To celebrate the launch of this New Year, 2010, this week I will review What’s Next, Gen X? (Tamara Erickson, Harvard Business School Publishing, 2010). This is the SIXTH Post:
Managing Up: I found this sub chapter one of the more useful in the book because it explained how X’ers could truly survive and thrive, especially as they worked for Boomers. The author cautions X’ers not to assume that Boomers will have great insight into what you want, largely because X’ers have already proven to be a challenge to the values that Boomers hold dear, like corporate competitiveness or a work-comes-first philosophy. So, she offers a few simple but effective tactics to “manage up”:
1. Understand how your boss is being measured by his or her boss. This is like starting with the end in mind. Your relationship to your boss is singly the most important one you have, largely because s/he can terminate the relationship. So anything you do that adds value to your manager’s success will only help your relationship. P.S. Let them take credit—even if you have to bite your tongue…and many of you will have to do just that!

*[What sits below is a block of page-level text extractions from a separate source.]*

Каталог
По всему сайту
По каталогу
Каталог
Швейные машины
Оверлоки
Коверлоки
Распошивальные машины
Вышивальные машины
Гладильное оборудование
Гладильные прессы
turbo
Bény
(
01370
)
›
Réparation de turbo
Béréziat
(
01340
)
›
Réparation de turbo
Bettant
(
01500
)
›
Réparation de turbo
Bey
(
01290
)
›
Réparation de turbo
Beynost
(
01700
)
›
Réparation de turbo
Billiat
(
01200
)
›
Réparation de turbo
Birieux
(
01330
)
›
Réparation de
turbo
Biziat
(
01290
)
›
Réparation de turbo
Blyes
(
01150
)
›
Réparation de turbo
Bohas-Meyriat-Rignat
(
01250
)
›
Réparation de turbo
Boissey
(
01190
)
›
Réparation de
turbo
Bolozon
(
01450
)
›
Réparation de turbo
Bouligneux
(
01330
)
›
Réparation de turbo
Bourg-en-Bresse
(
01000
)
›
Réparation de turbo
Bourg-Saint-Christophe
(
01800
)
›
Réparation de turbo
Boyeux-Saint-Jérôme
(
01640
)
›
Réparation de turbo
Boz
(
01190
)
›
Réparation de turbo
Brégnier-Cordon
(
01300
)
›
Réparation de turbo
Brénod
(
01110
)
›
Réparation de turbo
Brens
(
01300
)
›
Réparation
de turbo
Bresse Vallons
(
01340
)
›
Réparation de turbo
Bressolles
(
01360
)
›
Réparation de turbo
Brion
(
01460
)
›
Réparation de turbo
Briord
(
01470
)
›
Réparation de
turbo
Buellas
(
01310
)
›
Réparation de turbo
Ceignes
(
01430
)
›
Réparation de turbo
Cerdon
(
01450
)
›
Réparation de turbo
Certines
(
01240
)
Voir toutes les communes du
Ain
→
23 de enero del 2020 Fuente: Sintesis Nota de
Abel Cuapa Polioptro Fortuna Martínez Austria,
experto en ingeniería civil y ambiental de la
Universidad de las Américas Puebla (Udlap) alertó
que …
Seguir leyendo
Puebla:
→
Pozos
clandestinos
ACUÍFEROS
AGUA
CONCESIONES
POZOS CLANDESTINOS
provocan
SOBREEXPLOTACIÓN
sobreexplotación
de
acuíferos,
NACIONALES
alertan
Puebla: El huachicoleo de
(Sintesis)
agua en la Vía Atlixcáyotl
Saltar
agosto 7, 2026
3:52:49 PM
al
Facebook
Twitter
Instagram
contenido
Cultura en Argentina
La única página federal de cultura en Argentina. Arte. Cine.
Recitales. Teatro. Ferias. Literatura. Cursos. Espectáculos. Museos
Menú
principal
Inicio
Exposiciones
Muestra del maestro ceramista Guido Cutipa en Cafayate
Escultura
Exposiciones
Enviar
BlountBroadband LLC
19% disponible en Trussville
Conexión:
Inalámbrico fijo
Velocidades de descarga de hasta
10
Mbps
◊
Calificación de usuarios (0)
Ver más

2. Clearly communicate what you want. Be precise and only tell your manager your desires after you’ve built up a bank account of goodwill from your good works…not before, or else your manager will take it as an insult. Also, know that managers are not mind readers. They’ll never know what you really want unless you tell them.

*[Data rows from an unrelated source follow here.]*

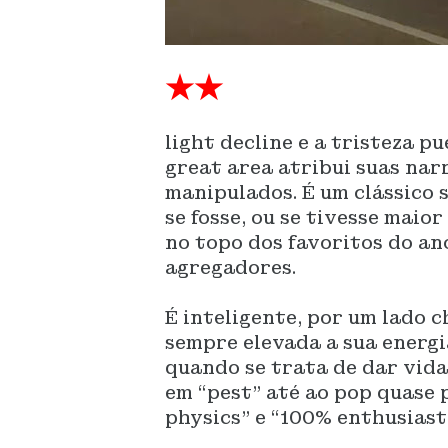
★★
light decline e a tristeza p
great area atribui suas nar
manipulados. É um clássico 
se fosse, ou se tivesse mai
no topo dos favoritos do an
agregadores.
É inteligente, por um lado 
sempre elevada a sua energi
quando se trata de dar vida
em “pest” até ao pop quase 
physics” e “100% enthusiast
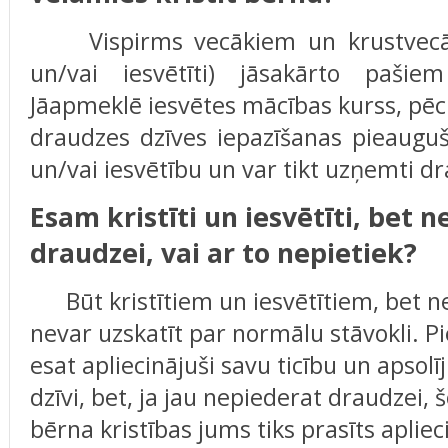
Vispirms vecākiem un krustvecākie
un/vai iesvētīti) jāsakārto pašie
Jāapmeklē iesvētes mācības kurss, pē
draudzes dzīves iepazīšanas pieauguš
un/vai iesvētību un var tikt uzņemti d
Esam kristīti un iesvētīti, bet
draudzei, vai ar to nepietiek?
Būt kristītiem un iesvētītiem, bet n
nevar uzskatīt par normālu stāvokli. Pi
esat apliecinājuši savu ticību un apsolīj
dzīvi, bet, ja jau nepiederat draudzei, 
bērna kristības jums tiks prasīts apliec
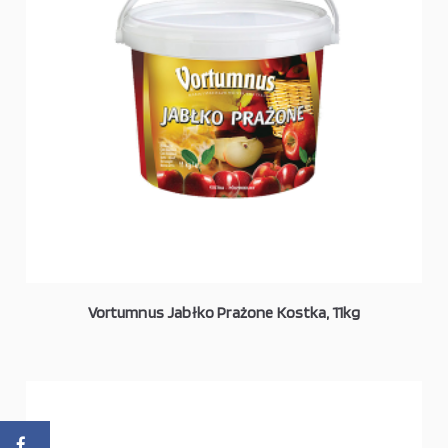
Vortumnus Jabłko Prażone Kostka, 11kg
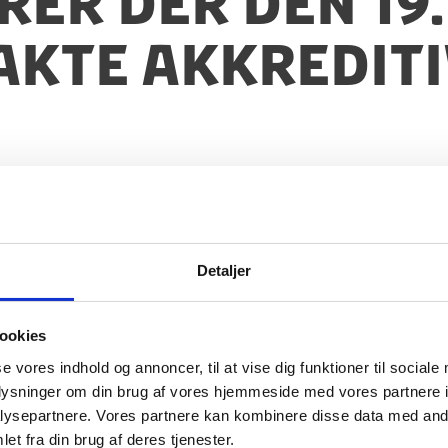
er der den 19
kte akkreditiv
Detaljer
ookies
se vores indhold og annoncer, til at vise dig funktioner til sociale
oplysninger om din brug af vores hjemmeside med vores partnere i
ysepartnere. Vores partnere kan kombinere disse data med andr
et fra din brug af deres tjenester.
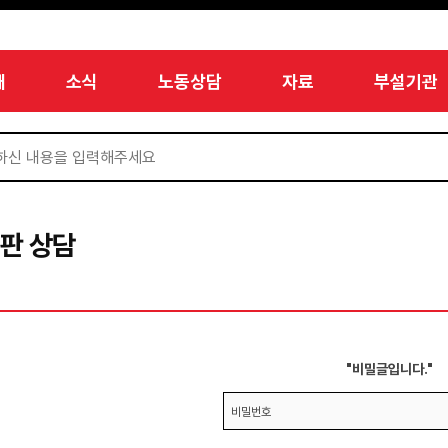
개
소식
노동상담
자료
부설기관
판 상담
"비밀글입니다."
비밀번호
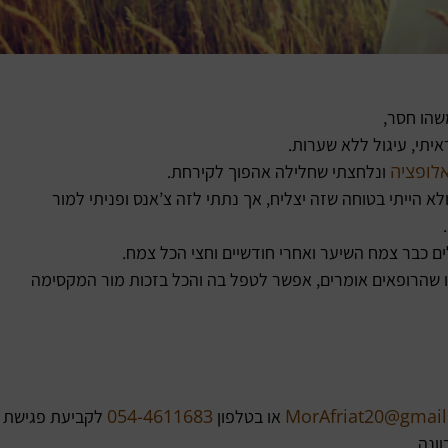
שהו חסר,
יתי, עיגול ללא שערות.
לופציה
ונלחצתי שחלילה אהפוך לקירחת.
הייתי בטוחה שזה יצליח, אך נתתי לזה צ’אנס ופניתי למור
ים כבר צמח השיער ואחרי חודשיים וחצי הכל צמח.
 שהרופאים אומרים, אפשר לטפל בה והכל בזכות מור המקסימה
054-4611683
MorAfriat20@gmai
או בטלפון
לקביעת פגישת
ונה.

3. Communicate your success. Often X’ers hold back and believe it’s their boss’s job to notice such things. Think again. Most executives are just trying to survive the often-shark-infested waters of corporate hierarchy. If you want them to know about your successes—you MUST tell them if only to keep a list for performance rating time. You definitely want a longer list of positives than the inevitable negatives that come with just doing your job.
4. Make giving you what you want easy for your boss. You need to decide what your brand offering to your boss is exactly. If you want him/her to believe you’re a real deliverer of the goods—then make sure you’re relentless about delivering quality—on time and on budget. Consistent with that brand value you deliver, you can ask for a perk consistent with that, like more job flexibility.